[BUG] 2.1 agent can cause significant disk read for systemd logs

CMK version: 2.1.0 Linux agent
OS version: Debian 11

I just upgraded from 2.0.0p18 to 2.1.0.
This included the following change: Add explicit status parsing to systemd checks · tribe29/checkmk@e5d0b1c · GitHub

Running systemctl status --all --type service --no-pager defaults to including the last few lines of logs for each service.
In some cases this can add significant time to command execution.
While some of my hosts can deal with this quite well, on others this is taking up significant amounts of time.
One extreme case for me is taking more than 3 minutes to get all the logs for all service units:

real    3m14.519s
user    0m0.348s
sys     1m30.642s

I didn’t read the entire diff, but based on the change notes it appears that this change was only intended to collect additional metadata from systemd, not logs.
Running the same command without fetching logs, using --lines=0, finishes almost immediately on the same host:

real    0m0.143s
user    0m0.051s
sys     0m0.014s
5 Likes

I saw the same problem on some hosts. As a first quick “solution” i removed the mentioned line from the agent.
I would classify it as a severe bug. If you have bad luck it results in a unusable agent and i saw on one host a very high CPU load caused by this agent line.

2 Likes

We are looking into this. :eyes:
Keep an eye on the next patch release.

1 Like

Meanwhile: You could also disable the “Systemd services” section entirely, if you prefer a “clickable” solution: Setup → Agents → Windows, Linux, Solaris, AIX → Agent rules → Disabled sections (Linux agent)

1 Like

I included the suggested fix in the next patch release. Thanks for reporting the issue.

4 Likes

Any ETA for the first patch release?
We also noticed this issue when testing the new agent on a select few hosts and have to halt all agent updates until this is solved.

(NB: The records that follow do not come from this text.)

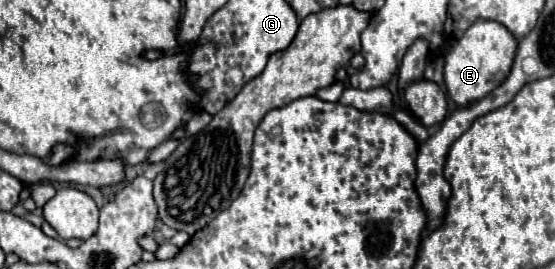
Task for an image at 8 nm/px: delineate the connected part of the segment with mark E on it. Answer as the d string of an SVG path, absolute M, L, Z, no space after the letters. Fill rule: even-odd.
M477 19L463 33L457 45L445 55L445 85L451 99L457 105L465 107L483 99L487 93L499 87L511 71L515 51L517 51L517 39L505 25L491 19Z

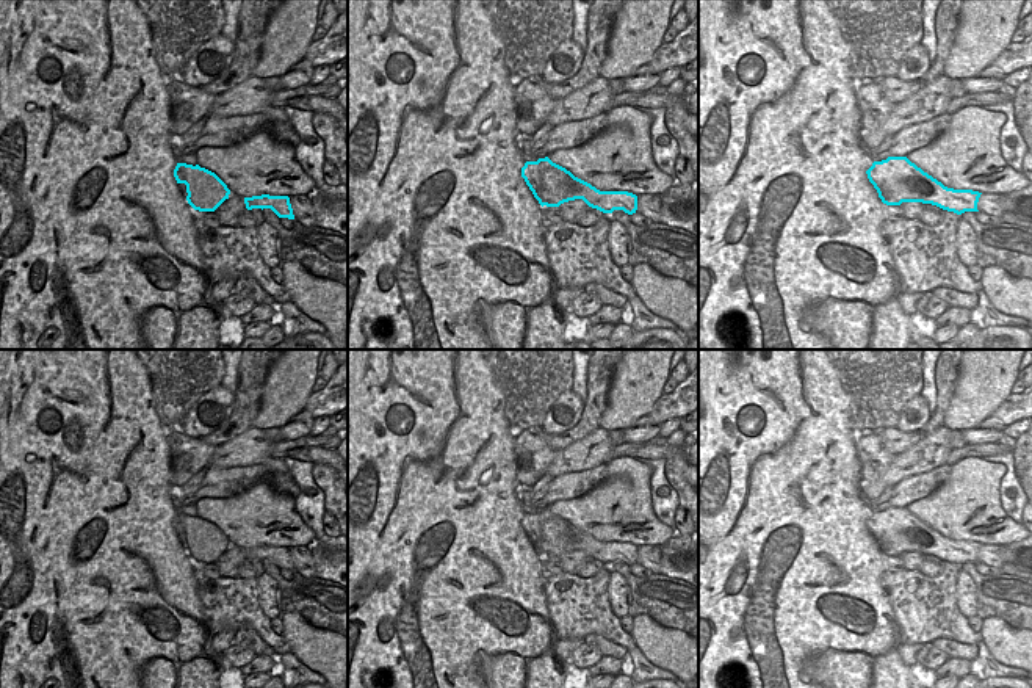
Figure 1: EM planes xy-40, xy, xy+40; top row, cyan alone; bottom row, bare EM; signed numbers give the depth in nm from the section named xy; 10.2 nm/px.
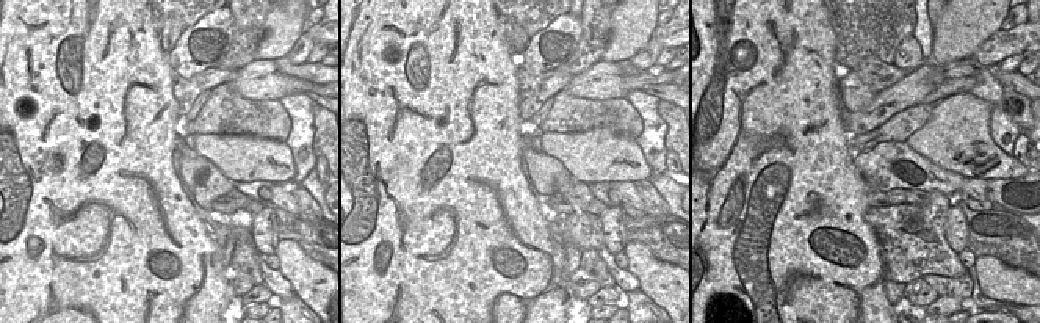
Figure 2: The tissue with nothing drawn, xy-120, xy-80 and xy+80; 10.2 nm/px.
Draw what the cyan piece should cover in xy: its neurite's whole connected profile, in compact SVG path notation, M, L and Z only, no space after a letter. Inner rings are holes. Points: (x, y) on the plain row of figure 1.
M548 508L526 512L521 528L543 558L559 558L564 553L583 550L589 558L603 564L623 561L628 566L637 561L637 547L628 542L600 542L590 534L575 528Z

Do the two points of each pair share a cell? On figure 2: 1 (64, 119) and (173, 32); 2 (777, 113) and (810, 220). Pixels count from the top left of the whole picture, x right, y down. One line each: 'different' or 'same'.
1: different
2: same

Current plan is tomorrow, if internal testing goes well.

3 Likes

Hi @nir, the patch has been released. [Release] Checkmk stable release 2.1.0p1

1 Like

We have updated to 2.1.0p1 and can confirm that the issue is now fixed.
Thanks to the Team for a quick response to this!

1 Like

This topic was automatically closed 365 days after the last reply. New replies are no longer allowed. Contact an admin if you think this should be re-opened.